Saved entries
....

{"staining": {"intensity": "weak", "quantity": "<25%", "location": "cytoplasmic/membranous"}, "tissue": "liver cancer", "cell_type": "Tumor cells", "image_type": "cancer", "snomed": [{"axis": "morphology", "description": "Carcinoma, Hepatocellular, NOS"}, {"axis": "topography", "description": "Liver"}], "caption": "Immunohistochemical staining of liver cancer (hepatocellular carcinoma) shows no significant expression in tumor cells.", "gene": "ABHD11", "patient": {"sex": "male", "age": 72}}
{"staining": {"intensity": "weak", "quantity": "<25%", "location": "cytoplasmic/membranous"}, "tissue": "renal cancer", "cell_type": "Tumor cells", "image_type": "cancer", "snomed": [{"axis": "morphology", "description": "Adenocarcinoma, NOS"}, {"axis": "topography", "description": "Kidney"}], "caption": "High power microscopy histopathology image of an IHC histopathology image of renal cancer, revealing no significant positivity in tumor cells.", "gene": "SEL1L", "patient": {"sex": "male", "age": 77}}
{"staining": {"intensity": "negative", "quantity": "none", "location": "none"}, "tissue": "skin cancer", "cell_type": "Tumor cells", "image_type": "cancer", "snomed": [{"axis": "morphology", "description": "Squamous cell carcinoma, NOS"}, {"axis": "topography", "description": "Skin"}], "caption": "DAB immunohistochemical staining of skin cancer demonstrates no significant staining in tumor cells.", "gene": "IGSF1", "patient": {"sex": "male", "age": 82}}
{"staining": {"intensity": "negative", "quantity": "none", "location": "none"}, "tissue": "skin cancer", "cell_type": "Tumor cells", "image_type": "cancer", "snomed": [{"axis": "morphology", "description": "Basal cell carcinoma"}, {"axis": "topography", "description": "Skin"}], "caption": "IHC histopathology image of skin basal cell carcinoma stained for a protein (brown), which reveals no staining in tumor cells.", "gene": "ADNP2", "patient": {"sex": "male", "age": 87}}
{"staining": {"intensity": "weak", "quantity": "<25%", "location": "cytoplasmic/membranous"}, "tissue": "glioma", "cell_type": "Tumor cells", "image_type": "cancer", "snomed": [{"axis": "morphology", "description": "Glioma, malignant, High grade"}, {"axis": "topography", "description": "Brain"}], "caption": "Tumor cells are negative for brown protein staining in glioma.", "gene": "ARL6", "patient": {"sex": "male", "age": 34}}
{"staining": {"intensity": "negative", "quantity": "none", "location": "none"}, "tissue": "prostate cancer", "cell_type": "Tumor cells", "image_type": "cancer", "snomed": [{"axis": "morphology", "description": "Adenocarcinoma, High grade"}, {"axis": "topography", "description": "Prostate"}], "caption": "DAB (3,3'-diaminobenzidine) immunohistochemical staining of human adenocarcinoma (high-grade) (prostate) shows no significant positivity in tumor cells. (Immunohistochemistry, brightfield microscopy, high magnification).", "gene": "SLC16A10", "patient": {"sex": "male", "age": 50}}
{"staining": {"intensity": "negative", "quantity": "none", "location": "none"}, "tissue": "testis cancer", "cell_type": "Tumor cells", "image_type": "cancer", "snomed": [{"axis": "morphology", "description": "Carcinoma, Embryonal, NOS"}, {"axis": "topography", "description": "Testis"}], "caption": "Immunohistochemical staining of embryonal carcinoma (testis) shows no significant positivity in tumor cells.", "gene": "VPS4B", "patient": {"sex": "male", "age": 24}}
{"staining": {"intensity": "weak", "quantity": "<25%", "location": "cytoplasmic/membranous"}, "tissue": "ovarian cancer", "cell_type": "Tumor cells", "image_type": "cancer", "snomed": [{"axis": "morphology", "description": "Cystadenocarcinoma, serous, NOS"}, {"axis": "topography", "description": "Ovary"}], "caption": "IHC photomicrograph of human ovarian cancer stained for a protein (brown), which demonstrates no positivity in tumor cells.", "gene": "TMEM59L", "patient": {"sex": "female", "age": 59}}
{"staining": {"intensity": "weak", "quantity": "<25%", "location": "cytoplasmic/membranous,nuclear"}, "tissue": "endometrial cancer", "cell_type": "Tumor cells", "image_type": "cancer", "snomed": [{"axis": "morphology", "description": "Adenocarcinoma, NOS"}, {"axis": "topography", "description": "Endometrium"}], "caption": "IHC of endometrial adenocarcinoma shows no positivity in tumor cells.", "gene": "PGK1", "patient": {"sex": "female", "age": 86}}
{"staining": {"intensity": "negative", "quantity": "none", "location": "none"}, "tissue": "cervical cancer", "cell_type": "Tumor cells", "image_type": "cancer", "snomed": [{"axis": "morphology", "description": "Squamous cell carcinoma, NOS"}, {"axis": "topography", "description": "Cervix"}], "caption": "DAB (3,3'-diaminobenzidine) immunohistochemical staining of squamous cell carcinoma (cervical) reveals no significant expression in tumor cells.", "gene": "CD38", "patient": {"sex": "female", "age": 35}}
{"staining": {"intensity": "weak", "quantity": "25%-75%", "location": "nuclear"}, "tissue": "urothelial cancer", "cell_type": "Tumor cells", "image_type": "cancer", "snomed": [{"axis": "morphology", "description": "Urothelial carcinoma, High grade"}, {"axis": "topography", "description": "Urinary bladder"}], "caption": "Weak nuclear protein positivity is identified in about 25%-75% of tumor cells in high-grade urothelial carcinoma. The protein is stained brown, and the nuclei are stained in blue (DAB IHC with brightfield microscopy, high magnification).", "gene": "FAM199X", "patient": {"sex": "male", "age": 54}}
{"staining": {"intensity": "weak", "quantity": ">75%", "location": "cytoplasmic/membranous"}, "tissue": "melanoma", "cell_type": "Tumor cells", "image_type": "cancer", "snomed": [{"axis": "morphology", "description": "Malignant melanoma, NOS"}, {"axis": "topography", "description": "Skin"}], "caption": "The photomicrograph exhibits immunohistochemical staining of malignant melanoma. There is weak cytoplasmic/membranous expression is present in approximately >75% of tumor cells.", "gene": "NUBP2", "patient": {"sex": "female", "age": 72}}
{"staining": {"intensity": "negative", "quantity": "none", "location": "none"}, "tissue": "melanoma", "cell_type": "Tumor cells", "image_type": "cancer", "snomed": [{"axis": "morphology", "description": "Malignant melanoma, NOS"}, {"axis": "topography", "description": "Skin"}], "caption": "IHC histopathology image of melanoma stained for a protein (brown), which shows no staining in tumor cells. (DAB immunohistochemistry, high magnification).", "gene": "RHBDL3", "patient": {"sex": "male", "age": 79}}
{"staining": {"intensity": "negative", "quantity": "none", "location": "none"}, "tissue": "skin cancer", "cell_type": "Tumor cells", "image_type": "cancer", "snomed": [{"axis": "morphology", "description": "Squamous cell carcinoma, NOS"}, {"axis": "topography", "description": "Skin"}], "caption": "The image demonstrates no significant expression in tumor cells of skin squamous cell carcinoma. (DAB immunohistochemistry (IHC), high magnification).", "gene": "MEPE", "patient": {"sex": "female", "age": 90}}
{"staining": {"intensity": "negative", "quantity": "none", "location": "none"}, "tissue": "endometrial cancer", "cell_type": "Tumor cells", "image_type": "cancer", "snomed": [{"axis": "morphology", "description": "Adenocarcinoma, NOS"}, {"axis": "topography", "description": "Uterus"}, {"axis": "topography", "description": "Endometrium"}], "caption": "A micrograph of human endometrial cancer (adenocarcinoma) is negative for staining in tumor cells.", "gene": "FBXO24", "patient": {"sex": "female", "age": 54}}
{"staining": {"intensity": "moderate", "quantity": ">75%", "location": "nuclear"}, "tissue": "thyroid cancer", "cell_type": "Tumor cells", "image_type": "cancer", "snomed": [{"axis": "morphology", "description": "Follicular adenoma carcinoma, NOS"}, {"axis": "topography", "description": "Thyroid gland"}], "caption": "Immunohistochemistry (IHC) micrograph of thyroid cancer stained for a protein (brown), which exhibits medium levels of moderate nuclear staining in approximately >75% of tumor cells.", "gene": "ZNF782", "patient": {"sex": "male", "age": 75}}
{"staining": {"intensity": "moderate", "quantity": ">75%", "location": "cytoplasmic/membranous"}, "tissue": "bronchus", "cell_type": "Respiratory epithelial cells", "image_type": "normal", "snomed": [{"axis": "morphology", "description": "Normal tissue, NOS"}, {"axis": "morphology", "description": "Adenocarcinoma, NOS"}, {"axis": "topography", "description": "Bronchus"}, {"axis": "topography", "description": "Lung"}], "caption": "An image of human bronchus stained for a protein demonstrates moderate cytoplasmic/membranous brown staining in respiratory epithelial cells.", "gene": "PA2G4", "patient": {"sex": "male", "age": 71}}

....

Directions:
Could you retype exactly the lines above, starting at the line that contains "photomicrograph of human" and ending at the line that contains "staining of squamous", and nothing more?

Answer for the task:
{"staining": {"intensity": "weak", "quantity": "<25%", "location": "cytoplasmic/membranous"}, "tissue": "ovarian cancer", "cell_type": "Tumor cells", "image_type": "cancer", "snomed": [{"axis": "morphology", "description": "Cystadenocarcinoma, serous, NOS"}, {"axis": "topography", "description": "Ovary"}], "caption": "IHC photomicrograph of human ovarian cancer stained for a protein (brown), which demonstrates no positivity in tumor cells.", "gene": "TMEM59L", "patient": {"sex": "female", "age": 59}}
{"staining": {"intensity": "weak", "quantity": "<25%", "location": "cytoplasmic/membranous,nuclear"}, "tissue": "endometrial cancer", "cell_type": "Tumor cells", "image_type": "cancer", "snomed": [{"axis": "morphology", "description": "Adenocarcinoma, NOS"}, {"axis": "topography", "description": "Endometrium"}], "caption": "IHC of endometrial adenocarcinoma shows no positivity in tumor cells.", "gene": "PGK1", "patient": {"sex": "female", "age": 86}}
{"staining": {"intensity": "negative", "quantity": "none", "location": "none"}, "tissue": "cervical cancer", "cell_type": "Tumor cells", "image_type": "cancer", "snomed": [{"axis": "morphology", "description": "Squamous cell carcinoma, NOS"}, {"axis": "topography", "description": "Cervix"}], "caption": "DAB (3,3'-diaminobenzidine) immunohistochemical staining of squamous cell carcinoma (cervical) reveals no significant expression in tumor cells.", "gene": "CD38", "patient": {"sex": "female", "age": 35}}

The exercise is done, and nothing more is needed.